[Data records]

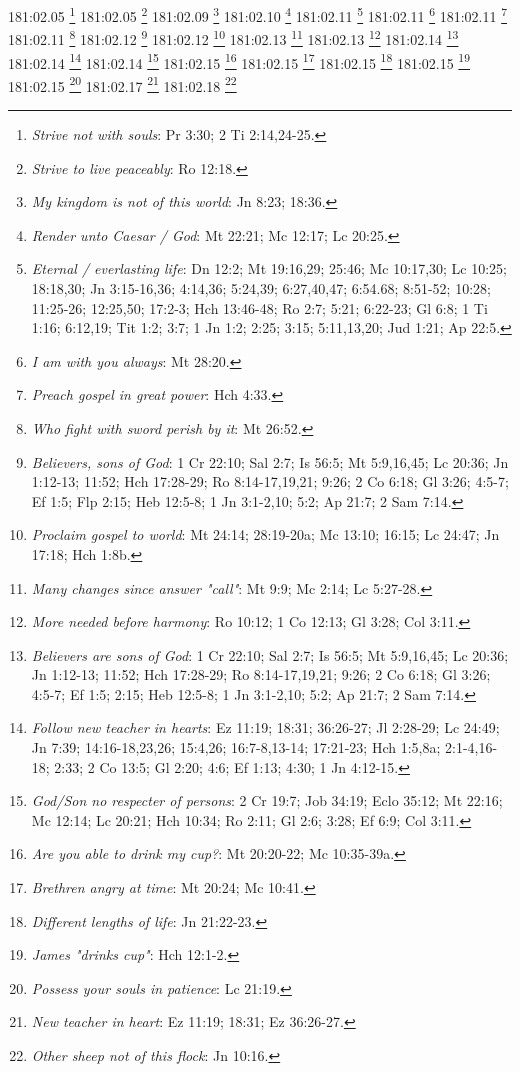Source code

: 181:02.05 \footnote{\textit{Strive not with souls}: Pr 3:30; 2 Ti 2:14,24-25.}
181:02.05 \footnote{\textit{Strive to live peaceably}: Ro 12:18.}
181:02.09 \footnote{\textit{My kingdom is not of this world}: Jn 8:23; 18:36.}
181:02.10 \footnote{\textit{Render unto Caesar / God}: Mt 22:21; Mc 12:17; Lc 20:25.}
181:02.11 \footnote{\textit{Eternal / everlasting life}: Dn 12:2; Mt 19:16,29; 25:46; Mc 10:17,30; Lc 10:25; 18:18,30; Jn 3:15-16,36; 4:14,36; 5:24,39; 6:27,40,47; 6:54.68; 8:51-52; 10:28; 11:25-26; 12:25,50; 17:2-3; Hch 13:46-48; Ro 2:7; 5:21; 6:22-23; Gl 6:8; 1 Ti 1:16; 6:12,19; Tit 1:2; 3:7; 1 Jn 1:2; 2:25; 3:15; 5:11,13,20; Jud 1:21; Ap 22:5.}
181:02.11 \footnote{\textit{I am with you always}: Mt 28:20.}
181:02.11 \footnote{\textit{Preach gospel in great power}: Hch 4:33.}
181:02.11 \footnote{\textit{Who fight with sword perish by it}: Mt 26:52.}
181:02.12 \footnote{\textit{Believers, sons of God}: 1 Cr 22:10; Sal 2:7; Is 56:5; Mt 5:9,16,45; Lc 20:36; Jn 1:12-13; 11:52; Hch 17:28-29; Ro 8:14-17,19,21; 9:26; 2 Co 6:18; Gl 3:26; 4:5-7; Ef 1:5; Flp 2:15; Heb 12:5-8; 1 Jn 3:1-2,10; 5:2; Ap 21:7; 2 Sam 7:14.}
181:02.12 \footnote{\textit{Proclaim gospel to world}: Mt 24:14; 28:19-20a; Mc 13:10; 16:15; Lc 24:47; Jn 17:18; Hch 1:8b.}
181:02.13 \footnote{\textit{Many changes since answer "call"}: Mt 9:9; Mc 2:14; Lc 5:27-28.}
181:02.13 \footnote{\textit{More needed before harmony}: Ro 10:12; 1 Co 12:13; Gl 3:28; Col 3:11.}
181:02.14 \footnote{\textit{Believers are sons of God}: 1 Cr 22:10; Sal 2:7; Is 56:5; Mt 5:9,16,45; Lc 20:36; Jn 1:12-13; 11:52; Hch 17:28-29; Ro 8:14-17,19,21; 9:26; 2 Co 6:18; Gl 3:26; 4:5-7; Ef 1:5; 2:15; Heb 12:5-8; 1 Jn 3:1-2,10; 5:2; Ap 21:7; 2 Sam 7:14.}
181:02.14 \footnote{\textit{Follow new teacher in hearts}: Ez 11:19; 18:31; 36:26-27; Jl 2:28-29; Lc 24:49; Jn 7:39; 14:16-18,23,26; 15:4,26; 16:7-8,13-14; 17:21-23; Hch 1:5,8a; 2:1-4,16-18; 2:33; 2 Co 13:5; Gl 2:20; 4:6; Ef 1:13; 4:30; 1 Jn 4:12-15.}
181:02.14 \footnote{\textit{God/Son no respecter of persons}: 2 Cr 19:7; Job 34:19; Eclo 35:12; Mt 22:16; Mc 12:14; Lc 20:21; Hch 10:34; Ro 2:11; Gl 2:6; 3:28; Ef 6:9; Col 3:11.}
181:02.15 \footnote{\textit{Are you able to drink my cup?}: Mt 20:20-22; Mc 10:35-39a.}
181:02.15 \footnote{\textit{Brethren angry at time}: Mt 20:24; Mc 10:41.}
181:02.15 \footnote{\textit{Different lengths of life}: Jn 21:22-23.}
181:02.15 \footnote{\textit{James "drinks cup"}: Hch 12:1-2.}
181:02.15 \footnote{\textit{Possess your souls in patience}: Lc 21:19.}
181:02.17 \footnote{\textit{New teacher in heart}: Ez 11:19; 18:31; Ez 36:26-27.}
181:02.18 \footnote{\textit{Other sheep not of this flock}: Jn 10:16.}
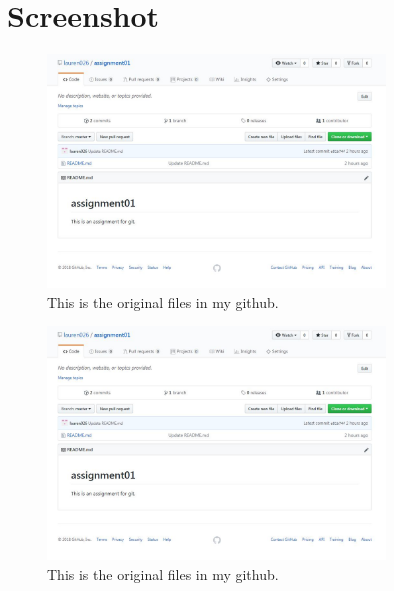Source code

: \documentclass[a4paper]{article}
\begin{document}
\section{Screenshot}

\begin{figure}
\begin{center}
	\includegraphics[width=0.8\textwidth]{screenshot01.JPG}
	\caption{\label{fig:screenshot01} This is the original files in my github.}
\end{center}
\end{figure}

\begin{figure}
\begin{center}
	\includegraphics[width=0.8\textwidth]{screenshot01.JPG}
	\caption{\label{fig:screenshot01} This is the original files in my github.}
\end{center}
\end{figure}
\end{document}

**EXERCISE PROMPT**
Match on "teacher" and copy out every line of the entries that contains it.

**YOUR SOLUTION**
181:02.14 \footnote{\textit{Follow new teacher in hearts}: Ez 11:19; 18:31; 36:26-27; Jl 2:28-29; Lc 24:49; Jn 7:39; 14:16-18,23,26; 15:4,26; 16:7-8,13-14; 17:21-23; Hch 1:5,8a; 2:1-4,16-18; 2:33; 2 Co 13:5; Gl 2:20; 4:6; Ef 1:13; 4:30; 1 Jn 4:12-15.}
181:02.17 \footnote{\textit{New teacher in heart}: Ez 11:19; 18:31; Ez 36:26-27.}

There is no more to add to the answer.